■ WHAT YOU WILL DO
Write the lines in the items below as a JSON list of strings, starting with the line that contains "Remarques : Les écarts entre les résul" and continuing through the line that contains "une échelle allant de 0 à 10.". Use one string per line and leave out blank lines.
(DATASET CONTENT begins)
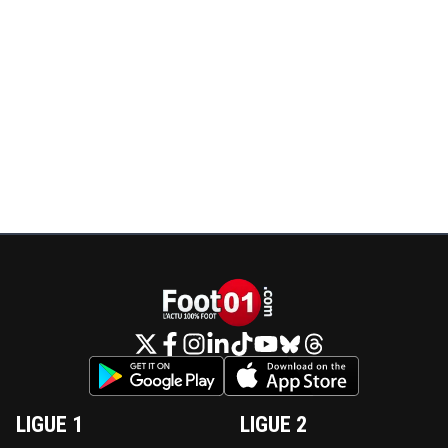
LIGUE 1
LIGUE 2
(DATASET CONTENT ends)
(DATASET CONTENT begins)
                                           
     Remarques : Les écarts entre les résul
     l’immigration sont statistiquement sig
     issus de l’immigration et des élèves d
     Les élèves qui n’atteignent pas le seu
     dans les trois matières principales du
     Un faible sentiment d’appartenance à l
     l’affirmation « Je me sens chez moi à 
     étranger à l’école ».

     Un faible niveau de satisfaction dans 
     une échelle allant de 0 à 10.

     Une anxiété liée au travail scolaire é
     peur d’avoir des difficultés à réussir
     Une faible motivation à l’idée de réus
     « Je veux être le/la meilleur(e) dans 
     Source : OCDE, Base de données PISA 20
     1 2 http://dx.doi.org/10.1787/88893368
(DATASET CONTENT ends)
(DATASET CONTENT begins)
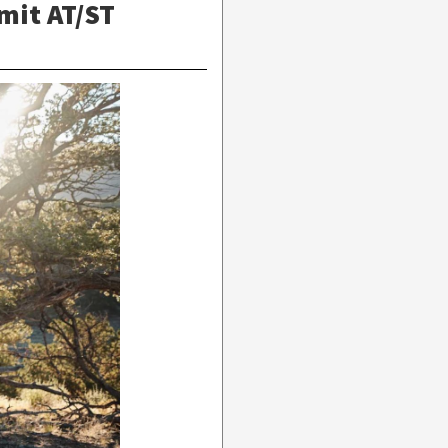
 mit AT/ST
(DATASET CONTENT ends)
■ SOLVED PROBLEM
[
  "     Remarques : Les écarts entre les résul",
  "     l’immigration sont statistiquement sig",
  "     issus de l’immigration et des élèves d",
  "     Les élèves qui n’atteignent pas le seu",
  "     dans les trois matières principales du",
  "     Un faible sentiment d’appartenance à l",
  "     l’affirmation « Je me sens chez moi à ",
  "     étranger à l’école ».",
  "     Un faible niveau de satisfaction dans ",
  "     une échelle allant de 0 à 10."
]